How to Read a Shakespeare Play is part of a small series of “How To” books released by Blackwell Publishing and designed to aid college-level students with their literature studies. Despite the somewhat officious title, this small volume by David Bevington strays far from an Idiot’s Guide-type simplicity or tidy bullet-point mentality. On the contrary, in just a few pages, the author manages to unearth the full richness of the Bard, opening the reader’s mind and asking questions rather than providing glib, easy answers. This is a terrific beginner’s volume for the novice English literature student tasked with studying the works of William Shakespeare, and a valuable re-entry point for the intermediate Shakespeare reader looking for additional analytical methods.
Naturally, the volume is powered both by the richness of the plays themselves and by the unassuming mastery of the author, Professor Emeritus of English Language and Literature at the University of Chicago since 1968. Bevington has edited many Renaissance drama anthologies and critical studies, including his Complete Works of Shakespeare, currently in its sixth edition. Delivering nothing less than what his scholarly reputation promises, Bevington’s technique is both wide-ranging and dexterous. He effortlessly moves among many aspects of Shakespeare—English history, the playwright’s mammoth vocabulary and language challenges to the modern reader, meter, source texts, social class and customs, thematic considerations—with the kind of sure hand and broad perspective that provide an undeniable comfort to the reader struggling to find proper access to the Bard. Equally impressive is Bevington’s facility in moving from the general to the specific; the text may deal with general themes or history in one instant, only to seamlessly transition to a breakdown of stressed syllables in a line of iambic pentameter in the next instant.

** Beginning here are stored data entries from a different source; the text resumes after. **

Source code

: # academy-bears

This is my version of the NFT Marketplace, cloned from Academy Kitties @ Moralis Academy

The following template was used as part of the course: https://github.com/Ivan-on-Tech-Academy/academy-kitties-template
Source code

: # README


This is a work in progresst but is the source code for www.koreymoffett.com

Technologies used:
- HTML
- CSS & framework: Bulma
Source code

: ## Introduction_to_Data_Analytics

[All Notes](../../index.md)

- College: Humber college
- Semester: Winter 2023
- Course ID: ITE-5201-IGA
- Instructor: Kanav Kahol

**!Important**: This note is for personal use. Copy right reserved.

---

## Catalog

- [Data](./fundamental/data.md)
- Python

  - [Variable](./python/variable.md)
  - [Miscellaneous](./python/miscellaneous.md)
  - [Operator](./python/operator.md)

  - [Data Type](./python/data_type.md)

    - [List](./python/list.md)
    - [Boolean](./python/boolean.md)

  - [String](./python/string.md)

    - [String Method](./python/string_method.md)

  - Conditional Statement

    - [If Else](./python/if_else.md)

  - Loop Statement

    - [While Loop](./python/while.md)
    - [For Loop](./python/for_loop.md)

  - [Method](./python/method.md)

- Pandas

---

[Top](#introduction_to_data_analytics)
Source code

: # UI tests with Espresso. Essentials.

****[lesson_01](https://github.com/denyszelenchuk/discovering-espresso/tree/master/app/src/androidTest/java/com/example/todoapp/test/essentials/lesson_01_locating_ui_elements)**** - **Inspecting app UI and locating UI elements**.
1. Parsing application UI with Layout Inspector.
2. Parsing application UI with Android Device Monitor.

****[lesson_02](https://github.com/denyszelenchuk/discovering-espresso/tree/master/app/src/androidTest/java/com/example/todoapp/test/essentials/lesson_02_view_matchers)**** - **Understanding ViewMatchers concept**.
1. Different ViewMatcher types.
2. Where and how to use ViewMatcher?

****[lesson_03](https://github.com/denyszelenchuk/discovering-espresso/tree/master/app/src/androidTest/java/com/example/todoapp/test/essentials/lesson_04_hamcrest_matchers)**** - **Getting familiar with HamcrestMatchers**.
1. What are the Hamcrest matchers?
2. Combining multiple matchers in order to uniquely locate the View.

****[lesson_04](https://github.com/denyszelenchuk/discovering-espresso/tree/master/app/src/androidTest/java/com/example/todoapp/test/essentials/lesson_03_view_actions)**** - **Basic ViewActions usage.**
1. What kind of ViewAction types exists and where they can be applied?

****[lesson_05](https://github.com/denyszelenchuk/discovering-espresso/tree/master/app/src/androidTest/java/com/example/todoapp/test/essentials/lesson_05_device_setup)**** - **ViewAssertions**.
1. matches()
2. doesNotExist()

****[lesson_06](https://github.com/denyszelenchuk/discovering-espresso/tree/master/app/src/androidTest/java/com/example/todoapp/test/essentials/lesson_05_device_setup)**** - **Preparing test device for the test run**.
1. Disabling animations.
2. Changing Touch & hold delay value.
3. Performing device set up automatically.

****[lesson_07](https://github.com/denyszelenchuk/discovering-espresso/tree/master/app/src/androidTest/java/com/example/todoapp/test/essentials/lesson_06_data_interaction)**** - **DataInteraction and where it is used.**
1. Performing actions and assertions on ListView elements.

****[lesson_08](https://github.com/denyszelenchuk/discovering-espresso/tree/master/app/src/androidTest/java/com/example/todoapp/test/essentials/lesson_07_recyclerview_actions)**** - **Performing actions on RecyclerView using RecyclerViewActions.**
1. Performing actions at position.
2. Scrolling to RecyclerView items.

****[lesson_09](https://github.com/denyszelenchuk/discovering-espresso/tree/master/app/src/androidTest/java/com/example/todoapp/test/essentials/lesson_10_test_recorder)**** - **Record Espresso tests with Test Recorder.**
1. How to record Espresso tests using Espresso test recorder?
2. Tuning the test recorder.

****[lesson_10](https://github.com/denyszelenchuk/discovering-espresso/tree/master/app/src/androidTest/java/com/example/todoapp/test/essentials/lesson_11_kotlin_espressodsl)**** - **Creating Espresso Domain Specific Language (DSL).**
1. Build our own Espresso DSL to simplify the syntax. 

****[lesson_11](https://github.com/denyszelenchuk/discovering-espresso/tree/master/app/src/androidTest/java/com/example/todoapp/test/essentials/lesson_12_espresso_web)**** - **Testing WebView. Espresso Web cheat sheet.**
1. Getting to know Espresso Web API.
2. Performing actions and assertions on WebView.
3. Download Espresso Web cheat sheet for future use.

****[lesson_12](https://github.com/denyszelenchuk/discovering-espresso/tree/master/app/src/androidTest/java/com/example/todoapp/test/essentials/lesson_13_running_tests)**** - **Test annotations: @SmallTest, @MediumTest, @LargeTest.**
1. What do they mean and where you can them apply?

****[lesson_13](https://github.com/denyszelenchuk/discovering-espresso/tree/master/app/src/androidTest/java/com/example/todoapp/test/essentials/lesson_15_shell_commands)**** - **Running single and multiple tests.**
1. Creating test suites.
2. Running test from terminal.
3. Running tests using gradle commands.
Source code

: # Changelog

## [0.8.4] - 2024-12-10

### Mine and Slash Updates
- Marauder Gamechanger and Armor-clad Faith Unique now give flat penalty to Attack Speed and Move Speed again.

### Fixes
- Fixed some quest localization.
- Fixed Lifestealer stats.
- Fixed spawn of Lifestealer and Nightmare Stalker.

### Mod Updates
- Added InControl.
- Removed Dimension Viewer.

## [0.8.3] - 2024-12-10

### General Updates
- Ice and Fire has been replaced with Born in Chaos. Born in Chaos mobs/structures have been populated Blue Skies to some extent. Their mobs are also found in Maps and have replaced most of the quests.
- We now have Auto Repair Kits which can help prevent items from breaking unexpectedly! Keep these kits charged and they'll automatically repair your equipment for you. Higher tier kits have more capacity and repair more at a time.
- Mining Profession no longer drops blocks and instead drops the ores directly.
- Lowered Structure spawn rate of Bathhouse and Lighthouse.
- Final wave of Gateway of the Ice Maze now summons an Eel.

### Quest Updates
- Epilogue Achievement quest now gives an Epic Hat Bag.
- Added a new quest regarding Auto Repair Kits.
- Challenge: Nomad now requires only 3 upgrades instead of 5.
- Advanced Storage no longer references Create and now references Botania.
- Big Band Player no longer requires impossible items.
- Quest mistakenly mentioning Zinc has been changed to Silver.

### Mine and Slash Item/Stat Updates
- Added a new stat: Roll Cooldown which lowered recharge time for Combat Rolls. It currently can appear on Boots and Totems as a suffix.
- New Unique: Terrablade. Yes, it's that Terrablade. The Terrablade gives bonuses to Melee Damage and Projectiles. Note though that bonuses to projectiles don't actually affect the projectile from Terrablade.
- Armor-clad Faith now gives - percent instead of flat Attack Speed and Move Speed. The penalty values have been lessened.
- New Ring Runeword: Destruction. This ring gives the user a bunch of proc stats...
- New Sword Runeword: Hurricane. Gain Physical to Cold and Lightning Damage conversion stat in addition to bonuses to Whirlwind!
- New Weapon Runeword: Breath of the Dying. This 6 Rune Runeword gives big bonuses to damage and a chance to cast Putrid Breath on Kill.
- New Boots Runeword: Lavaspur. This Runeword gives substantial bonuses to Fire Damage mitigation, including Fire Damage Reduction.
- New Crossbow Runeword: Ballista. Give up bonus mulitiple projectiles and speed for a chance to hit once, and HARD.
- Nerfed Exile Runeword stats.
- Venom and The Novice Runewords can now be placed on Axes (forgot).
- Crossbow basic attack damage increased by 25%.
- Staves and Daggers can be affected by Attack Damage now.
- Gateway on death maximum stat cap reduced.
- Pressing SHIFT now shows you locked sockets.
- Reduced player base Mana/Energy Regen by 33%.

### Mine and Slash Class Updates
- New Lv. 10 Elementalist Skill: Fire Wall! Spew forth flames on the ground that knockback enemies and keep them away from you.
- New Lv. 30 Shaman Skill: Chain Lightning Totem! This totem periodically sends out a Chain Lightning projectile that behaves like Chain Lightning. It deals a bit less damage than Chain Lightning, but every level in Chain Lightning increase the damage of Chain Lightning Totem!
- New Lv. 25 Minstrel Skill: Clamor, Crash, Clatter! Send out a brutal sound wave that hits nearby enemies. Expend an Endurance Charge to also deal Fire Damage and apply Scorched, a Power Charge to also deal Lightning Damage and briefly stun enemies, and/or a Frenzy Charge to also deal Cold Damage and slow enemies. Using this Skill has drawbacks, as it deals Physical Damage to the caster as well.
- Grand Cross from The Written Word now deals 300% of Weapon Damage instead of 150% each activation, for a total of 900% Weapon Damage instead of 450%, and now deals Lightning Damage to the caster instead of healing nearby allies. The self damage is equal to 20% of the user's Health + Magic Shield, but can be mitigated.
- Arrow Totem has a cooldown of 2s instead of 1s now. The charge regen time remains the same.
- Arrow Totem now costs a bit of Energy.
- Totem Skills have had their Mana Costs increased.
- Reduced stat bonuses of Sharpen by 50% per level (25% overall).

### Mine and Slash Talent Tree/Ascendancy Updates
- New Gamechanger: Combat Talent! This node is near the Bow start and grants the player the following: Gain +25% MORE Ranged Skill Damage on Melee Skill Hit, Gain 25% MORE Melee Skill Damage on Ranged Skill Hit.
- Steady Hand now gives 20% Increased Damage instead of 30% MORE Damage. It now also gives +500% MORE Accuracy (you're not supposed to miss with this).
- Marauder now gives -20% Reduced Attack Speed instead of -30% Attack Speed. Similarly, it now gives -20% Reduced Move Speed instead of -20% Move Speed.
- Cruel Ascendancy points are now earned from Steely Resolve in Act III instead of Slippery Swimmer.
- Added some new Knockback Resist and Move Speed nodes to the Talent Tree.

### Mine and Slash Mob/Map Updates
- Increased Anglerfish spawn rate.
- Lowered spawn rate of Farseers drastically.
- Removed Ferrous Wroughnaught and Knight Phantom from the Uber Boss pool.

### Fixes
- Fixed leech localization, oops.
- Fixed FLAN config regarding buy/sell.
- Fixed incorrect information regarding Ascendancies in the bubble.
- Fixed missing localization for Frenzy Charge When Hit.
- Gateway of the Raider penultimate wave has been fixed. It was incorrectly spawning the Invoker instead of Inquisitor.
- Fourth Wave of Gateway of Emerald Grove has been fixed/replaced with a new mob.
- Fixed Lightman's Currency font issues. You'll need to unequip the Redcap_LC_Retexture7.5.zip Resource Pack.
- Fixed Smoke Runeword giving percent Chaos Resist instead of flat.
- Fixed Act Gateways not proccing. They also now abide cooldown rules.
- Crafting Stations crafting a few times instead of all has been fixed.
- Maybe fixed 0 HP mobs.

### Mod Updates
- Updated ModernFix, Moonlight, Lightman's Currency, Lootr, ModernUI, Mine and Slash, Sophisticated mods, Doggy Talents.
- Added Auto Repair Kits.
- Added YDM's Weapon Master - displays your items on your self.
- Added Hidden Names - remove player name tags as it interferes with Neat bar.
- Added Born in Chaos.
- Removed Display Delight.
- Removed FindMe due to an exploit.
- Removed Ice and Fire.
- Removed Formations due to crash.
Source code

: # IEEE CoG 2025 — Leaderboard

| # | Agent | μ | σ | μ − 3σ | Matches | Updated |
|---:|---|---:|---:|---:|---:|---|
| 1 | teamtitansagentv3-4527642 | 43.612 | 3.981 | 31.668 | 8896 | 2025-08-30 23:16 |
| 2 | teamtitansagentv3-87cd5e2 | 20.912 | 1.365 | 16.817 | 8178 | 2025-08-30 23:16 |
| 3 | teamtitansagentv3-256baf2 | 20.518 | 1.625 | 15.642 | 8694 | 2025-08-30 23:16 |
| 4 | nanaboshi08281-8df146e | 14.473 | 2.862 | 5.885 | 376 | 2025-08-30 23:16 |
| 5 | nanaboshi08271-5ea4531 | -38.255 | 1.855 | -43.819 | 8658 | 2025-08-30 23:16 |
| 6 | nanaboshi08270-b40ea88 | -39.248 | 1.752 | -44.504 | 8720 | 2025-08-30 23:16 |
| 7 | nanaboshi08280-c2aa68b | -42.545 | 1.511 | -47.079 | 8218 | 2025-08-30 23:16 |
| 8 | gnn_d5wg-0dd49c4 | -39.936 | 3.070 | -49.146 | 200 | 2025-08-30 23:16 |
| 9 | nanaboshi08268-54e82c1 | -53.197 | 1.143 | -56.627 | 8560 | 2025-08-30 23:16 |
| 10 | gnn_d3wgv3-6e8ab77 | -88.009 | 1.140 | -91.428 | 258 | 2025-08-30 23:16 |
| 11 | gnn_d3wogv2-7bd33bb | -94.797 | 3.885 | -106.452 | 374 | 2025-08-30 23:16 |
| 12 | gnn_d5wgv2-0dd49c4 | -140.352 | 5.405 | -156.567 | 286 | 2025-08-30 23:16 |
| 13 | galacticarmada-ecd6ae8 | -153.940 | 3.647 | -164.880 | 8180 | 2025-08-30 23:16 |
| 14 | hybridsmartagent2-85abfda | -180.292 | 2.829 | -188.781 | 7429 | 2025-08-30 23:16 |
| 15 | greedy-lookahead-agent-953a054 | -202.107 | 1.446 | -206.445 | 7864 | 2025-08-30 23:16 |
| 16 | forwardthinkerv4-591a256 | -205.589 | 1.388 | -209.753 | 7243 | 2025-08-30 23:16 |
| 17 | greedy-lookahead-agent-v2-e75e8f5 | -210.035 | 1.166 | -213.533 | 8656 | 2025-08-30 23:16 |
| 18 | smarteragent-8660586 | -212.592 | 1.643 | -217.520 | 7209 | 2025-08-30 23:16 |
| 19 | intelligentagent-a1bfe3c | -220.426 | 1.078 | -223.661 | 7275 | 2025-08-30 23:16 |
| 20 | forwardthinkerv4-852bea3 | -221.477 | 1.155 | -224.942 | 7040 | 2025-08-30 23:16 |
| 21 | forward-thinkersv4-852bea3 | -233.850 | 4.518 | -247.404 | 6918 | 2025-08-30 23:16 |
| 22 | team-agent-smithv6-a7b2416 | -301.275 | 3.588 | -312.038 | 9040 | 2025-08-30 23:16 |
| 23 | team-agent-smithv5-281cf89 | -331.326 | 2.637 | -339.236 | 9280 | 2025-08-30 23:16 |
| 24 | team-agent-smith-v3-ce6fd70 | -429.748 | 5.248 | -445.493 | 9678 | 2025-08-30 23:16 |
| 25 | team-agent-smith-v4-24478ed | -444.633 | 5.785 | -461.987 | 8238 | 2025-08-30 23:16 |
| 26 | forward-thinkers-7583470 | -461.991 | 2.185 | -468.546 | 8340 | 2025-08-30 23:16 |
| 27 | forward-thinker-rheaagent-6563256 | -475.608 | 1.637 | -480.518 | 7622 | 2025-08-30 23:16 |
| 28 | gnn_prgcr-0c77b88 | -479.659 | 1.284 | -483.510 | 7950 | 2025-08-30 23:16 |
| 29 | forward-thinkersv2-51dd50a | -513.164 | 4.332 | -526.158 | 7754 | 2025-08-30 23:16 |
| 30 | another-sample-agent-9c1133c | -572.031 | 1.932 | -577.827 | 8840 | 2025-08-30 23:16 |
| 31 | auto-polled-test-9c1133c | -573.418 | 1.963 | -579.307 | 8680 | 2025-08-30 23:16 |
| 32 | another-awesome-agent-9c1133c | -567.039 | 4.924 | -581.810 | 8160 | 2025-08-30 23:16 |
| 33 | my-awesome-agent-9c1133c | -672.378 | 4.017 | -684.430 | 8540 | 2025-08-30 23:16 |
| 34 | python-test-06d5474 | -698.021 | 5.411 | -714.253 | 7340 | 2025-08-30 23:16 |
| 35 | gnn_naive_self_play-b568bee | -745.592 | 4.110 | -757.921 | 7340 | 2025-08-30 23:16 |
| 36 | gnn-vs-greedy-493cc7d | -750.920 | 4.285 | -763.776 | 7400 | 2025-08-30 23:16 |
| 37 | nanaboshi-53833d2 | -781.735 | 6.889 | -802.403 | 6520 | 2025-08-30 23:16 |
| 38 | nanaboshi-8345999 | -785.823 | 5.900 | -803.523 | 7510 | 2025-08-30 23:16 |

For Bevington, the “How To” book involves a multi-faceted approach. Rather than pursue a purist’s devotion to the texts to the exclusion of all else, the author encourages a combination of in-class readings, film screenings, live productions, and critical studies surveys in addition to careful readings. At the end of the book, he provides suggestions for well-made film adaptations of Shakespeare plays, as well as suggestions for further readings. The central strategy of the book is a call for relentlessly aggressive and probative readings of the plays. Bevington urges the reader to ask questions constantly of the text, to let nothing mis– or half-understood slide by but instead to challenge any difficulties in the text. This strategy is conceptualized in what is called “the theatre of the imagination,” a notion aided in part by the fact that, per the convention of the day, Shakespeare left very little stage direction. In the absence of directions for furniture, costumes, physical actions or staging, the reader is encouraged to become the director of his or her own Shakespeare production, asking the type of questions that would be necessary to put a play on its feet: What are the characters wearing? How does social station affect the relationships? What is accomplished by this or that speech or dialogue exchange?
The only criticism that might be leveled at this volume is that only a handful of Shakespeare’s best-known plays are analyzed—A Midsummer Night’s Dream, Romeo and Juliet, Henry IV, Part I, Hamlet, King Lear, and The Tempest—and so we are deprived of Bevington’s insight into the other works in Shakespeare’s great canon. However, How to Read a Shakespeare Play more than fulfills its purpose as a clear and valuable introductory text that will have the reader asking the best and most fruitful questions.